Beaumont High School, built in the 1920s, looms over the troubled neighborhood like a castle of trapdoors and passageways. With high student turnover and a low graduation rate, it reflects an urban system plagued by poverty and homelessness. Nearly 80 percent of the school’s 1,200 students receive free or discounted lunches.

Still, Beaumont tries. Mr. Brown, the principal, and his top assistant, Pamela Hendricks, walk the grounds so much — cajoling, disciplining, and, when necessary, hugging — that they wear sneakers with their suits. If he sees a boy wearing a hood, he shouts the school slogan, “Not at Beaumont!” If she sees a girl dawdling, she bellows, “Hurry up! Come on! What’s the problem?”

Mr. Brown says he emphasizes the possible by celebrating every success: school T-shirts one day, pizza the next. The students know that achieving a perfect average of 4.0 means they and their parents will be taken by limousine to lunch in a restaurant. The limo is a donated service, and the restaurant, of course, is several miles from here.

“You look for ways to keep the students engaged,” says Mr. Brown, enthusiastic still after 10 years at Beaumont.

Janay and her two friends rush across Vandeventer Avenue and follow a concrete path around the building, opting not to cut across the school’s wet grass. They make it to the metal detector just as the maternal Ms. Hendricks is calling, “You have 30 seconds! Everybody needs to be in class!”

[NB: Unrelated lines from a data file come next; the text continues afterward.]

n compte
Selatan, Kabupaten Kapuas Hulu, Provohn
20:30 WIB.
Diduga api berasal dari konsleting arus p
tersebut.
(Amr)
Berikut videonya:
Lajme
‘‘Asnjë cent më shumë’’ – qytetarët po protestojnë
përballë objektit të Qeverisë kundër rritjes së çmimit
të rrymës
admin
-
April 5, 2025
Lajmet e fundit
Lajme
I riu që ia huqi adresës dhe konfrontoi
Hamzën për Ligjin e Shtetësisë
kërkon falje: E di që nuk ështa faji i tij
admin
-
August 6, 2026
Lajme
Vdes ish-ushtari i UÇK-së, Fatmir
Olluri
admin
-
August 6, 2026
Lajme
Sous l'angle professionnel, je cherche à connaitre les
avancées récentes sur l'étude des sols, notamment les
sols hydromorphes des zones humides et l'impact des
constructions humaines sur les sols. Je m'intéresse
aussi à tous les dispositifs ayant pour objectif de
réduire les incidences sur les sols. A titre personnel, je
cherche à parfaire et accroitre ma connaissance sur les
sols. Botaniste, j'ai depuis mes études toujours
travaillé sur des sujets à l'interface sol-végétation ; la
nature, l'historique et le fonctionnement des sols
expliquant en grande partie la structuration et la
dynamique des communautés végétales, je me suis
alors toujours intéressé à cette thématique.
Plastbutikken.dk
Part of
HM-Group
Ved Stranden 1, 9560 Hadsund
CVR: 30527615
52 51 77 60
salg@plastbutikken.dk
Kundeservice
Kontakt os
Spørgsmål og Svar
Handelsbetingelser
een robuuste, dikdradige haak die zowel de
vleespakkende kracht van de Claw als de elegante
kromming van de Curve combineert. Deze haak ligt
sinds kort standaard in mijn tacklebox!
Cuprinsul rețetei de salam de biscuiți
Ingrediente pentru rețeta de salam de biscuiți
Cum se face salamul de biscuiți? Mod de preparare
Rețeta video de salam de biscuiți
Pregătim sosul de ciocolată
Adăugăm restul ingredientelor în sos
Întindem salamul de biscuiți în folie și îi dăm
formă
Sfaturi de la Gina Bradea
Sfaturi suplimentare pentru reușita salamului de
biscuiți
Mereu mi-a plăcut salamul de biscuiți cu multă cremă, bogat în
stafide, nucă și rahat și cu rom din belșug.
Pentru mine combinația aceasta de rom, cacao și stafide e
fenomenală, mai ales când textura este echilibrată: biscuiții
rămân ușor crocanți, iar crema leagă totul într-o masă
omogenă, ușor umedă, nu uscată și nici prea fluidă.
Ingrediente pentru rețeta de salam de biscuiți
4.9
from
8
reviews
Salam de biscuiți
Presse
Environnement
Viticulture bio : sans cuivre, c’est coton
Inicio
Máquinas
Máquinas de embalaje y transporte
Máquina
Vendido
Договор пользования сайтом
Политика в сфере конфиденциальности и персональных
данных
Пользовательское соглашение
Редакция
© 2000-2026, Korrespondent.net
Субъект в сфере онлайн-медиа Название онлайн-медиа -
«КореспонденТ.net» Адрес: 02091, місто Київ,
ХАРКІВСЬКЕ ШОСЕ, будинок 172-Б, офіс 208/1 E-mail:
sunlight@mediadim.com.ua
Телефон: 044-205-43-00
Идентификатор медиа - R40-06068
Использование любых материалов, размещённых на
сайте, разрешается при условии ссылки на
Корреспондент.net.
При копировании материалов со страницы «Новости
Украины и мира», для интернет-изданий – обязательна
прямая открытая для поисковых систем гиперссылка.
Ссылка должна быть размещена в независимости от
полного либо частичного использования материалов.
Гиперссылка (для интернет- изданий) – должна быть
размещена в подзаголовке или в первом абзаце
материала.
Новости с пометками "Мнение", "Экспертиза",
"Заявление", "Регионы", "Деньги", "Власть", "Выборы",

A dozen hours from now, Janay will travel to a nice gymnasium in a nice suburb to practice with other young women on a traveling team called the St. Louis Queens. She will demonstrate her crossover dribble and her sweet jump shot. An accidental hit to the mouth will bloody her lip and chip a tooth; it does not stop her from playing in a scrimmage.

But that is later. For now, she settles into a small classroom in a challenged high school in the flawed school system of St. Louis, looking forward to sixth period, her favorite class, the history of the world.